*REQUIREMENT*.
What lines below hold the string "cuir"? Copy them all.

Records from a data collection:
--------------------------------
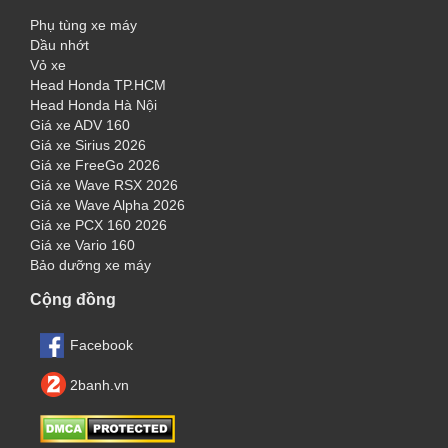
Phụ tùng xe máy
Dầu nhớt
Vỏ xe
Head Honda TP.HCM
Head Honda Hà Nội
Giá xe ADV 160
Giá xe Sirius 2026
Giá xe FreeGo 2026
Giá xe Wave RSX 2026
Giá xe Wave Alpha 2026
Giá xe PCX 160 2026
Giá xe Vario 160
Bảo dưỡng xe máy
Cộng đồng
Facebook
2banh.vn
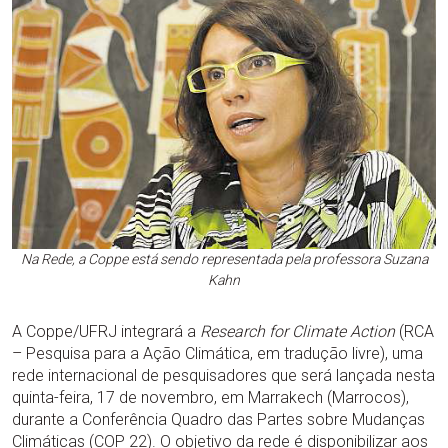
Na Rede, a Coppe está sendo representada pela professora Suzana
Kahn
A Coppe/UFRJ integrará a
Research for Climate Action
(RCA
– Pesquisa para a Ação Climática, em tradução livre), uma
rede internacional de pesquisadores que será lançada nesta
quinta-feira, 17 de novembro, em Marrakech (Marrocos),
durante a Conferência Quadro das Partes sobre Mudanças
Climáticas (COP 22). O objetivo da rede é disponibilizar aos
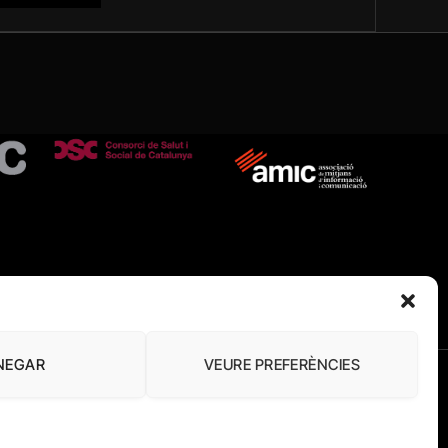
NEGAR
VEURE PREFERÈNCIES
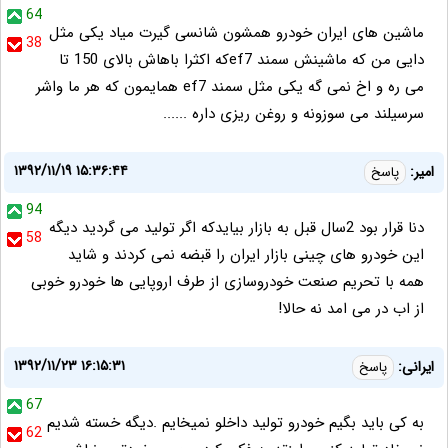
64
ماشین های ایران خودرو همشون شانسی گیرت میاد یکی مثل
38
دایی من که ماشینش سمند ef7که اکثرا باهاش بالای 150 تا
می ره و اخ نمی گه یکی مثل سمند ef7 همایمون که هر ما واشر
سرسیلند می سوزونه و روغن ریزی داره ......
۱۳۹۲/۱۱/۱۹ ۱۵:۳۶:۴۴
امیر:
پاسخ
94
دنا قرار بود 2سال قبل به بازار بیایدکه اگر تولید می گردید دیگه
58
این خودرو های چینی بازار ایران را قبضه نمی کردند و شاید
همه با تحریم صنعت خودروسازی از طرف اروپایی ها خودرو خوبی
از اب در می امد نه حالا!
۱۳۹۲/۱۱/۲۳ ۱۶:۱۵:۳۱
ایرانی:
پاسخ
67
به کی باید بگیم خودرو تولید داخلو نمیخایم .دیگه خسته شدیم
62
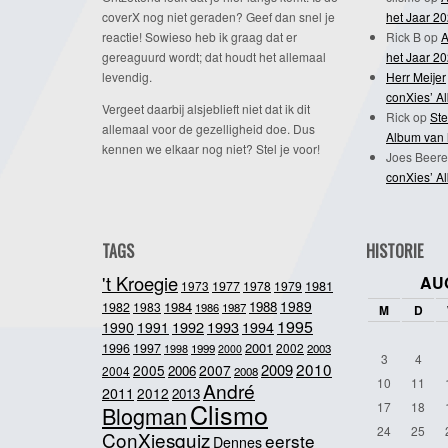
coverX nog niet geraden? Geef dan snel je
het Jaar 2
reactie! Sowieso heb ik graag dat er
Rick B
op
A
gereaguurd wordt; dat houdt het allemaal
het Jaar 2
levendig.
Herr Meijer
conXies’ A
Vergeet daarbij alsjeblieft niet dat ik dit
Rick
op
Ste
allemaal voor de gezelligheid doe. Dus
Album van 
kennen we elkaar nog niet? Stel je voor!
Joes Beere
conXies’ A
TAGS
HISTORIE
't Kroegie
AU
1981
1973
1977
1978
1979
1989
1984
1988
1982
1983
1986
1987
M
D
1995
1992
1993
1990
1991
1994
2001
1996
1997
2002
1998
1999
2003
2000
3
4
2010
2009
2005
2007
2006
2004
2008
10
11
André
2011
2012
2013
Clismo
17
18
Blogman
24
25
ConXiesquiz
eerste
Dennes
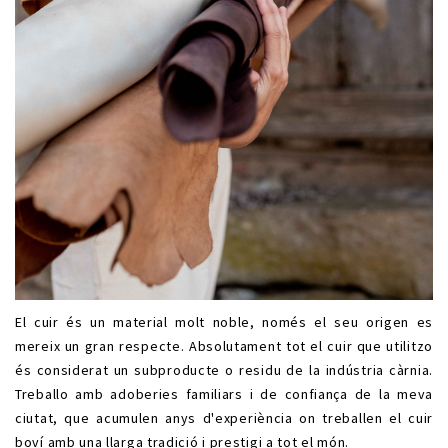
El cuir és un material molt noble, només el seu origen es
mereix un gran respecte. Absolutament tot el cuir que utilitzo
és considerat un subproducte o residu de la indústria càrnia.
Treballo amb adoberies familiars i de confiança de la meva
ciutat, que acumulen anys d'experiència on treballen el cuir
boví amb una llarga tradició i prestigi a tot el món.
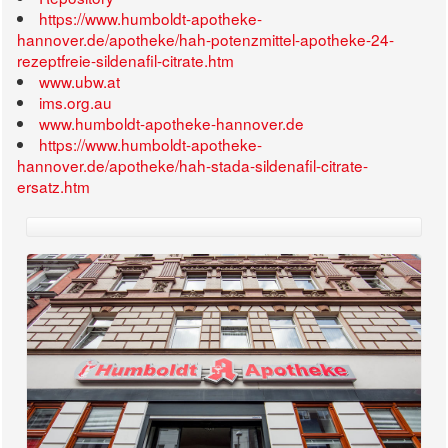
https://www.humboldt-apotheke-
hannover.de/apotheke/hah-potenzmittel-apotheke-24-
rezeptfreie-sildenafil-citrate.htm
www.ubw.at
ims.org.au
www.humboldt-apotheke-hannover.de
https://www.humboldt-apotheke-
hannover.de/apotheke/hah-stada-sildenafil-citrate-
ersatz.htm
--------------------------------
*WRITTEN ANSWER*.
El cuir és un material molt noble, només el seu origen es
mereix un gran respecte. Absolutament tot el cuir que utilitzo
ciutat, que acumulen anys d'experiència on treballen el cuir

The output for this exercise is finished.